L’Université Paris Cité a retiré au physicien et philosophe Étienne Klein son doctorat en philosophie des sciences et lui a interdit toute réinscription en doctorat.

Belga Agence
Publié le 12-06-2026 à 14h36

Cette double sanction lui aurait été notifiée au début du mois de juin à l’issue d’une procédure ouverte après des accusations de plagiat portant sur sa thèse soutenue en 1999.
Figure de la vulgarisation scientifique en France, animateur de “La Conversation scientifique” sur c et directeur de recherche au Commissariat à l’énergie atomique et aux énergies alternatives (CEA), Étienne Klein avait obtenu ce doctorat à l’Université Paris-Diderot avec une thèse consacrée au concept d’unité en physique. Ce travail lui avait ensuite permis d’obtenir une habilitation à diriger des recherches (HDR) en 2006.

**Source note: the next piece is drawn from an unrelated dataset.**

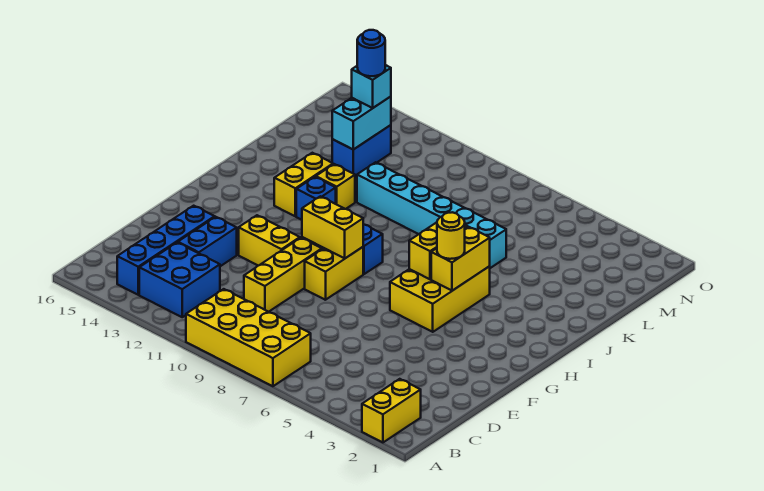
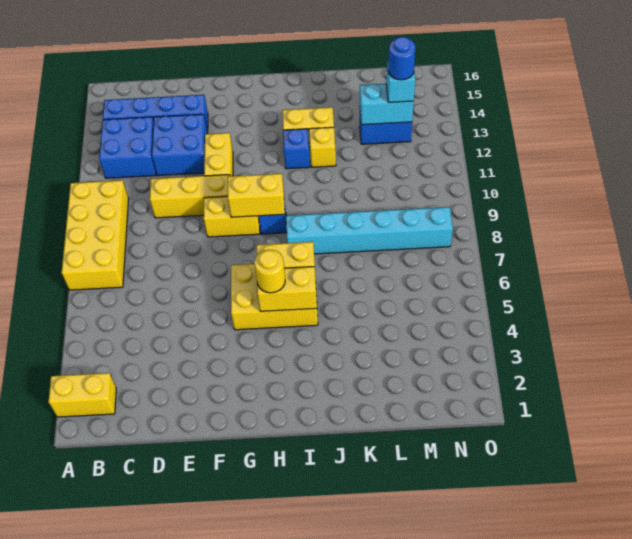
blue 1x2 brick [178,217,237,266] -> blue 2x2 brick [152,114,208,176]
yellow 1x2 brick [302,196,364,258] -> yellow 1x2 brick turned to [228,174,285,217]
cyan 1x6 brick [357,162,506,268] -> cyan 1x6 brick turned to [286,207,453,254]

À l’origine de cette déchéance, une enquête publiée en août 2024 par le magazine “Arrêt sur Images”. Les journalistes révèlent alors de nombreux passages non attribués dans la thèse publiée sous le titre “L’Unité de la physique”. Ils identifient des emprunts à une vingtaine de sources, parmi lesquelles Louis de Broglie, Albert Camus ou encore Michel Paty, membre du jury de thèse, sur environ 20% des pages du document.
À la suite de ces révélations, l’Université Paris Cité a ouvert une enquête menée avec les référents à l’intégrité scientifique de l’université et du CEA. Après analyse, les passages problématiques concerneraient plus de 60% de la thèse et pas moins d’une centaine d’auteurs différents seraient en réalité plagiés.
Après avoir d’abord semblé revendiquer ces emprunts sur le réseau social X, en les présentant comme liés à des pratiques de vulgarisation et à un contexte académique différent, Étienne Klein avait ensuite reconnu avoir “enfreint certaines règles” et présenté ses excuses, évoquant de la “désinvolture” et de la “négligence”.
Dans un long texte publié ce vendredi 12 juin sur X sous le titre “Guillemets, paraphrases et Chat-GPT”, il revient sur l’affaire. Il explique avoir parfois réutilisé des formulations rencontrées au fil de ses lectures, “pas toujours de façon consciente”, affirme-t-il. Il insiste sur le fait que ces phrases lui apparaissaient avant tout comme des “vectrices de connaissances partagées” et dit éprouver un “étonnement proche de la sidération” face à l’évolution du regard porté sur ces pratiques.
Le physicien estime également que la traque des reprises textuelles, dont il s’est rendu coupable, mobilise davantage d’énergie que la lutte contre la désinformation scientifique.
Le CEA a indiqué au magazine Sciences et Vie “avoir pris connaissance des sanctions prononcées par l’Université Paris Cité” et a déclaré qu’il entendait agir en conséquence. La question du maintien de l’habilitation à diriger des recherches d’Étienne Klein reste néanmoins ouverte. Le chercheur dispose par ailleurs de voies de recours devant l’université puis, le cas échéant, devant la justice administrative.